Monday, July 11, 2005

Baseball

I like to read the free weekly papers during my lunch break. Some of the writers are at least entertaining, if not entirely agreeable to me.

This week's cover story in the SF Weekly is about some controversy surrounding the book, Moneyball. It's a pretty interesting story about a new way of managing a baseball team using statistical analysis, but the magazine article mainly focuses on Joe Morgan, who is a spirited opponent of the book and its ideas.

The article spends quite a number of words painting Morgan like a total idiot, which may or may not be deserved. It smells like a revenge piece to me. But it got me thinking about the two sides of the controversy - at least as well as I could think about it without actually reading the book (yet).

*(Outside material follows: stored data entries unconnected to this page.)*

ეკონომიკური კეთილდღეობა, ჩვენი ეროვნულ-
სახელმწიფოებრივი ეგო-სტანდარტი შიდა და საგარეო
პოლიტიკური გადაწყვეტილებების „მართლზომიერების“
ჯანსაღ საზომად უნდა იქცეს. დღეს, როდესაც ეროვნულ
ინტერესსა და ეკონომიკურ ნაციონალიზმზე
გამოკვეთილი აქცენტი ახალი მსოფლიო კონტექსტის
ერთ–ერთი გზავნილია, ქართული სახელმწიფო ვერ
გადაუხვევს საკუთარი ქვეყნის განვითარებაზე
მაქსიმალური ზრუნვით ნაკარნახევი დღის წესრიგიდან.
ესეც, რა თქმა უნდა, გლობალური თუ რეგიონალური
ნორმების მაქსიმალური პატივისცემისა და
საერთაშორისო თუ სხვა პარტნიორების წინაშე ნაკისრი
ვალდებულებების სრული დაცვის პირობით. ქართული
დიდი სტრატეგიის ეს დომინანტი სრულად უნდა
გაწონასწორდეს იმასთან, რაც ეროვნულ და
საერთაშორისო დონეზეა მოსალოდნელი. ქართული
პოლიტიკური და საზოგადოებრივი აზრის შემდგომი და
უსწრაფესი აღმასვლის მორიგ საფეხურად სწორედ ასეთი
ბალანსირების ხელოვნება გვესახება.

The book is about using a series of mathematical techniques to place a money value on players' skills in a fashion historically more suited to valuing financial securities. It's a very scientific method, and, arguably, seems to have had some success with the Oakland A's in recent years. This is in stark contrast to the age old method of valuing people based primarily on popularity and egotistical opinion.

The part that interests me is that, although baseball is a competitive sport that places a great deal of importance on winning, it is also a game that people love for other, less quantitative reasons such as family entertainment, excitement, loyalty, etc.

It strikes me that, in these times when science and money can influence the outcomes of many sports, America is beginning to lose sight of the reasons why people play games in the first place. Is our national pastime having fun or winning at all costs? And why attempt to be entertained by sports that aren't about having fun? It seems a little like watching a stock ticker for casual enjoyment.